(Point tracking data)
┌──
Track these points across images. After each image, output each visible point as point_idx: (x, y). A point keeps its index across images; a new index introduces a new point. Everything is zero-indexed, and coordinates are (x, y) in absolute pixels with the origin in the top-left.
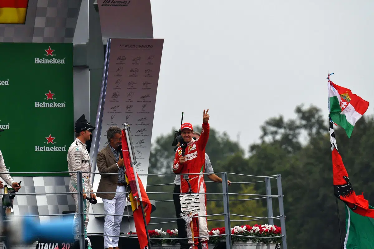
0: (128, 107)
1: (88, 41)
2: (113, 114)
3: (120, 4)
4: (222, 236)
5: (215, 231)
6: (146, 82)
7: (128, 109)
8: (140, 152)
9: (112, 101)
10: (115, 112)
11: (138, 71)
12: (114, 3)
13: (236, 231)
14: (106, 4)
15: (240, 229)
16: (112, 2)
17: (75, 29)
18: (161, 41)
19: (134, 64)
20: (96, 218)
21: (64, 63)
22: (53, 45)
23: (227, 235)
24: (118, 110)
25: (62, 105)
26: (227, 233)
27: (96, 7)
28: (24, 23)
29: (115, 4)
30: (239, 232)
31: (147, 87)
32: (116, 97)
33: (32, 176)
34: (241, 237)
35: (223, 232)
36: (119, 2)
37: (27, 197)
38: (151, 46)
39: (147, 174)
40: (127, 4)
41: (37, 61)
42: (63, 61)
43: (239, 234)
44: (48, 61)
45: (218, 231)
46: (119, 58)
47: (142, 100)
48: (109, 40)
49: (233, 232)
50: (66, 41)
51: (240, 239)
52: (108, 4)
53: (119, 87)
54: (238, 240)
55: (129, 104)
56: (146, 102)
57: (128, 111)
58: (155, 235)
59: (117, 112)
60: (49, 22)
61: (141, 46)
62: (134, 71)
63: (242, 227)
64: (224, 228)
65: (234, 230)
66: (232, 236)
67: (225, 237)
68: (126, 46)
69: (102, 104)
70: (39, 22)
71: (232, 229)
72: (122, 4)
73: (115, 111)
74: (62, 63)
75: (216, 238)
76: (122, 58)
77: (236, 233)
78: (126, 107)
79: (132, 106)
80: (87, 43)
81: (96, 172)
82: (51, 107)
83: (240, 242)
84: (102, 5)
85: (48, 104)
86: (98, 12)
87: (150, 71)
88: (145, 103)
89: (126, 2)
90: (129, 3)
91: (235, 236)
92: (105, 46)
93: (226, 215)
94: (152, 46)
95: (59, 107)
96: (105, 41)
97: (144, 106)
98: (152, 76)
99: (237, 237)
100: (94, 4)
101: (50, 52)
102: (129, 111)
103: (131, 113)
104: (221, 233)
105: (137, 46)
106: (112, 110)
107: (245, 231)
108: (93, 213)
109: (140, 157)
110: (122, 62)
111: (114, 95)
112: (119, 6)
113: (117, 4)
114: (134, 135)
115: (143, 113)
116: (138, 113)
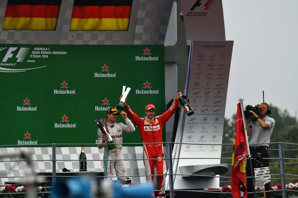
0: (206, 93)
1: (176, 43)
2: (195, 99)
3: (200, 14)
4: (279, 191)
5: (274, 187)
6: (220, 74)
7: (207, 94)
8: (215, 127)
9: (194, 89)
11: (214, 66)
12: (195, 14)
13: (290, 187)
14: (189, 15)
15: (293, 185)
16: (194, 13)
17: (166, 34)
18: (231, 43)
19: (211, 60)
20: (183, 177)
21: (158, 60)
22: (149, 47)
23: (283, 190)
24: (198, 95)
25: (156, 92)
26: (283, 189)
27: (182, 17)
28: (127, 30)
29: (197, 15)
30: (292, 188)
31: (221, 77)
32: (198, 85)
33: (134, 146)
34: (294, 192)
35: (280, 187)
36: (199, 13)
37: (130, 162)
38: (224, 47)
39: (221, 144)
40: (205, 14)
41: (137, 58)
42: (157, 58)
43: (292, 189)
44: (145, 59)
45: (276, 187)
46: (199, 56)
47: (217, 87)
48: (192, 42)
49: (288, 188)
50: (159, 43)
51: (293, 193)
52: (191, 14)
53: (199, 78)
54: (292, 194)
55: (208, 90)
56: (221, 89)
58: (228, 190)
59: (198, 97)
60: (146, 29)
61: (216, 47)
62: (211, 66)
63: (295, 184)
64: (281, 185)
65: (288, 186)
66: (287, 191)
67: (281, 192)
68: (205, 46)
69: (186, 90)
70: (139, 29)
71: (286, 186)
72: (202, 15)
74: (156, 60)
75: (275, 193)
76: (201, 55)
77: (290, 189)
79: (210, 92)
80: (175, 44)
81: (182, 143)
82: (148, 93)
83: (293, 196)
84: (187, 16)
85: (146, 91)
86: (184, 21)
87: (223, 65)
88: (219, 90)
89: (205, 13)
90: (206, 14)
91: (289, 191)
92: (189, 47)
93: (282, 175)
94: (225, 46)
95: (154, 93)
96: (189, 43)
97: (219, 92)
98: (224, 69)
99: (290, 191)
100: (180, 14)
101: (147, 51)
103: (209, 97)
104: (278, 189)
105: (213, 47)
106: (195, 95)
107: (297, 187)
108: (180, 174)
109: (215, 131)
110: (201, 59)
111: (196, 84)
112: (200, 16)
113: (197, 14)
114: (211, 114)
115: (218, 97)
116: (214, 97)
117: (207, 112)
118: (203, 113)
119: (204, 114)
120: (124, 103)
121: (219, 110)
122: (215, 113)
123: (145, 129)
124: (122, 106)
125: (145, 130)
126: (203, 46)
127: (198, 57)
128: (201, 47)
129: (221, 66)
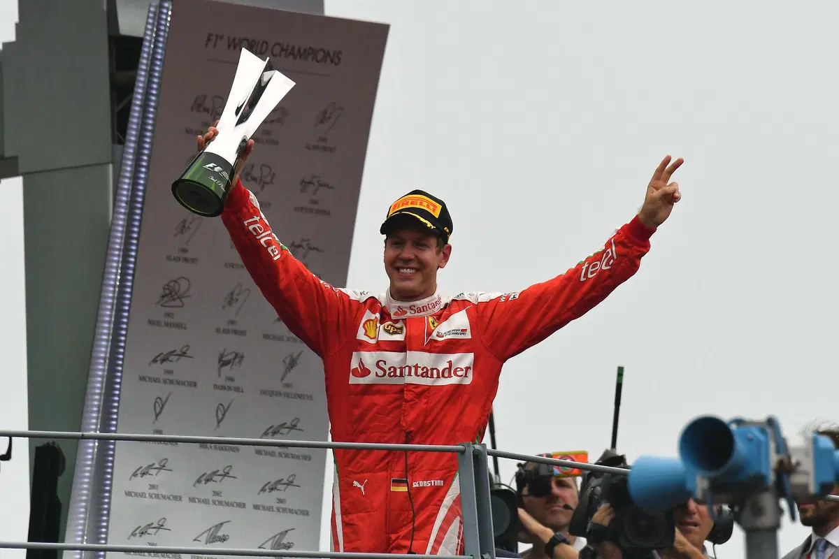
0: (223, 363)
2: (161, 390)
6: (303, 240)
7: (226, 369)
9: (158, 323)
10: (171, 382)
11: (271, 182)
18: (374, 36)
24: (180, 368)
32: (178, 302)
38: (333, 58)
46: (200, 106)
53: (188, 255)
55: (231, 344)
57: (221, 382)
59: (178, 383)
61: (292, 53)
62: (255, 180)
68: (233, 44)
73: (171, 377)
76: (209, 104)
78: (217, 360)
79: (242, 357)
87: (320, 185)
88: (295, 349)
94: (338, 54)
97: (291, 363)
98: (327, 213)
102: (229, 383)
103: (237, 389)
105: (277, 50)
106: (159, 369)
111: (170, 293)
114: (249, 506)
115: (287, 395)
116: (264, 392)
117: (227, 488)
118: (206, 490)
119: (211, 497)
120: (232, 171)
121: (290, 483)
122: (270, 499)
123: (355, 372)
124: (217, 185)
125: (353, 380)
126: (222, 37)
127: (192, 109)
128: (211, 44)
129: (311, 188)
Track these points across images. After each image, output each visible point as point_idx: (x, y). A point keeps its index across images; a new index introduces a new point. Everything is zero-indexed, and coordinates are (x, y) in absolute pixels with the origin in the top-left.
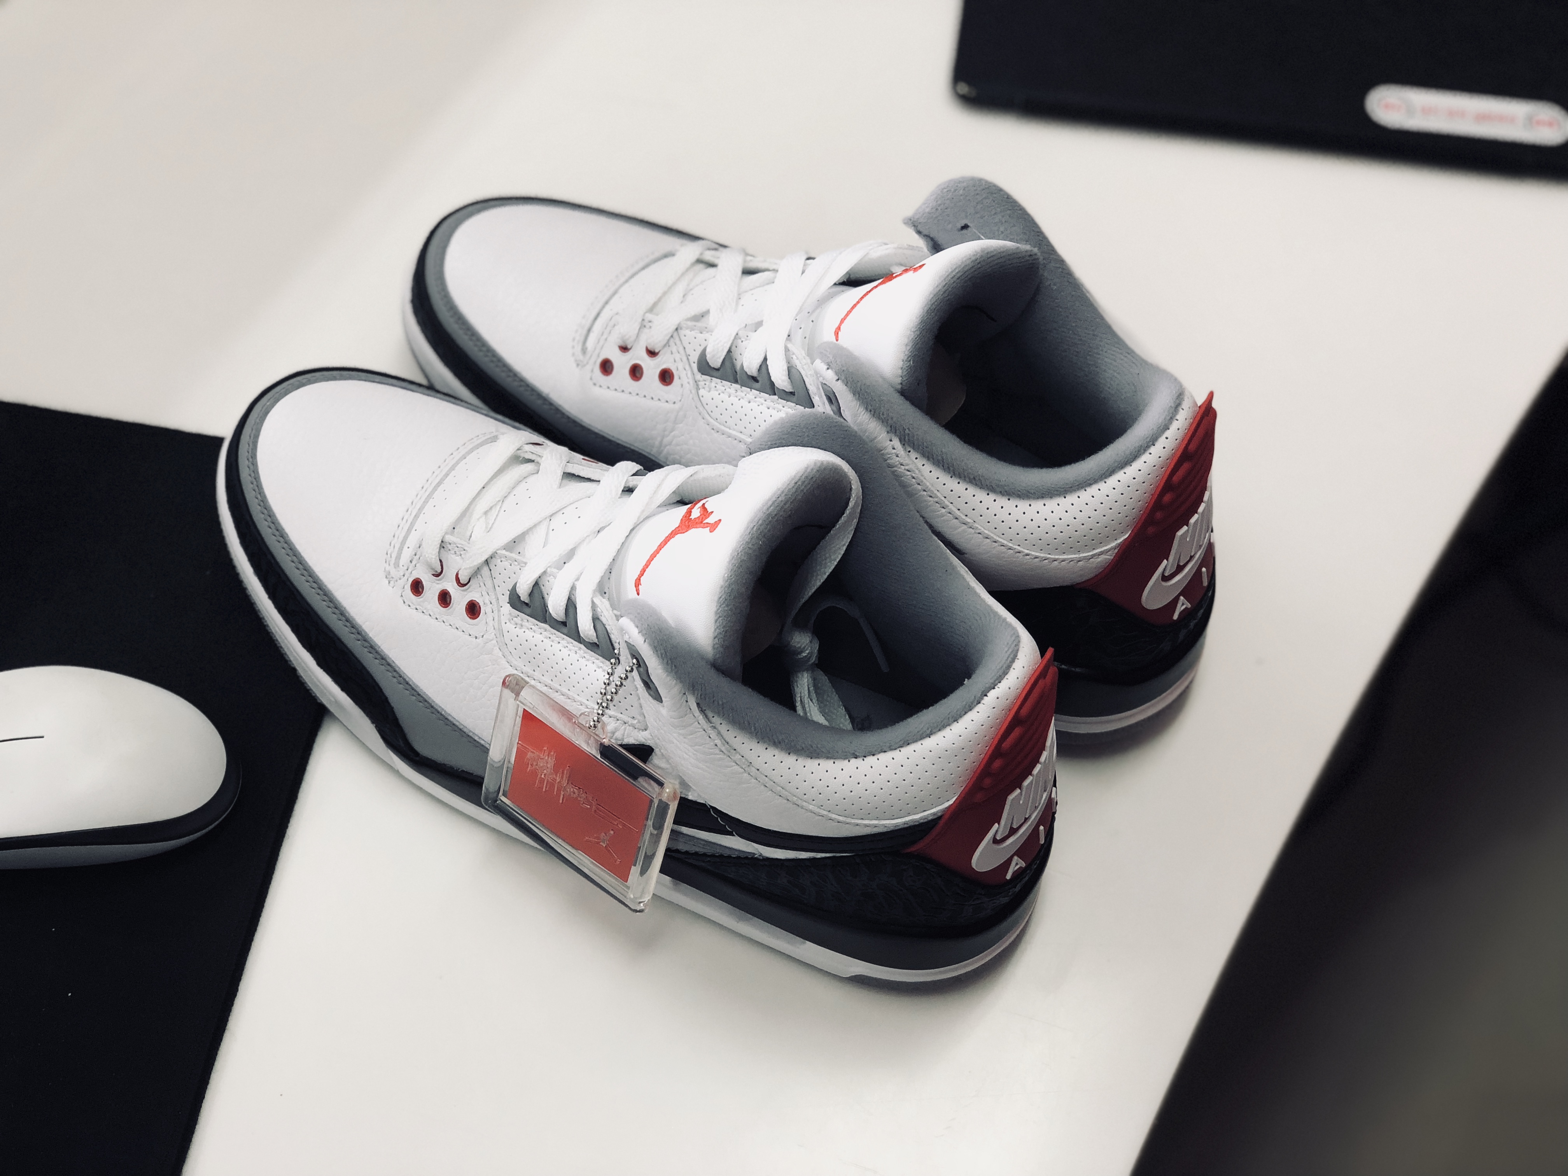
└──
__ASSIGNMENT__.
Only the lines from the start of the records to the one containing "3: (120, 4)" should be repeated, exactly and with both ends kept; drop any pictures.

__ANSWER BELOW__.
Track these points across images. After each image, output each visible point as point_idx: (x, y). A point keeps its index across images; a new index introduces a new point. Everything is zero-indexed, and coordinates are (x, y) in absolute pixels with the origin in the top-left.
0: (128, 107)
1: (88, 41)
2: (113, 114)
3: (120, 4)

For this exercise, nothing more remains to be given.